# REQUIRED WORK
In the film listing for It: Chapter Two below, who plays Pennywise?

# PAGE EXCERPT
It: Chapter Two (2019) movie poster It: Chapter Two

Theatrical Release: September 6, 2019 / Running Time: 169 Minutes / Rating: R

Director: Andy Muschietti / Writers: Stephen King (novel); Gary Dauberman (screenplay)

Cast: Jessica Chastain (Beverly Marsh), James McAvoy (Bill Denbrough), Bill Hader (Richie Tozier), Isaiah Mustafa (Mike Hanlon), Jay Ryan (Ben Hanscom), James Ransone (Eddie Kaspbrak), Andy Bean (Stanley Uris), Bill Skarsgård (Pennywise), Jaeden Martell (Young Bill Denbrough), Wyatt Oleff (Young Stanley Uris), Jack Dylan Grazer (Young Eddie Kaspbrak), Finn Wolfhard (Young Richie Tozier), Sophia Lillis (Young Beverly Marsh), Chosen Jacobs (Young Mike Hanlon), Jeremy Ray Taylor (Young Ben Hanscom), Teach Grant (Henry Bowers), Nicholas Hamilton (Young Henry Bowers), Javier Botet (Hobo/The Witch), Xavier Dolan (Adrian Mellon), Taylor Frey (Don Hagarty), Molly Atkinson (Myra Kaspbrak, Sonia Kaspbrak), Joan Gregson (Mrs. Kersh), Stephen Bogaert (Alvin Marsh), Luke Roessler (Dean), Stephen King (Shopkeeper), Peter Bogdanovich (Peter - Director)

# DATA EXCERPT
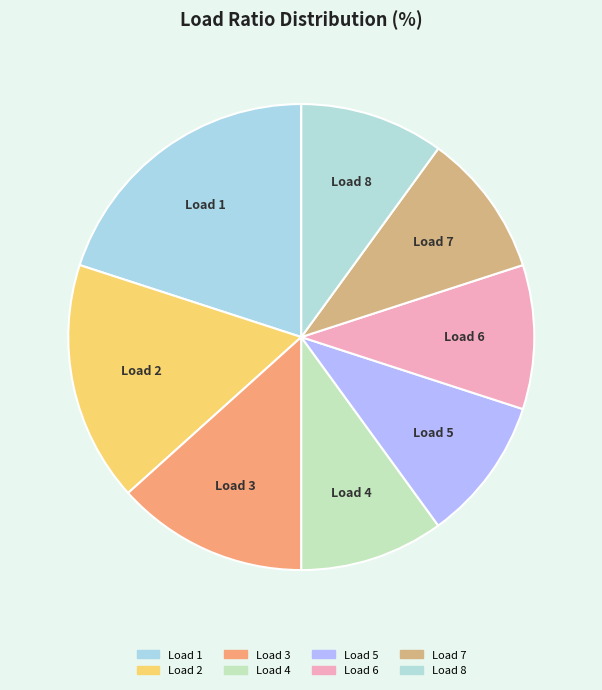

True or false: Load 3 accounts for 2% of the total.

False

# WRITTEN SOLUTION
Bill Skarsgård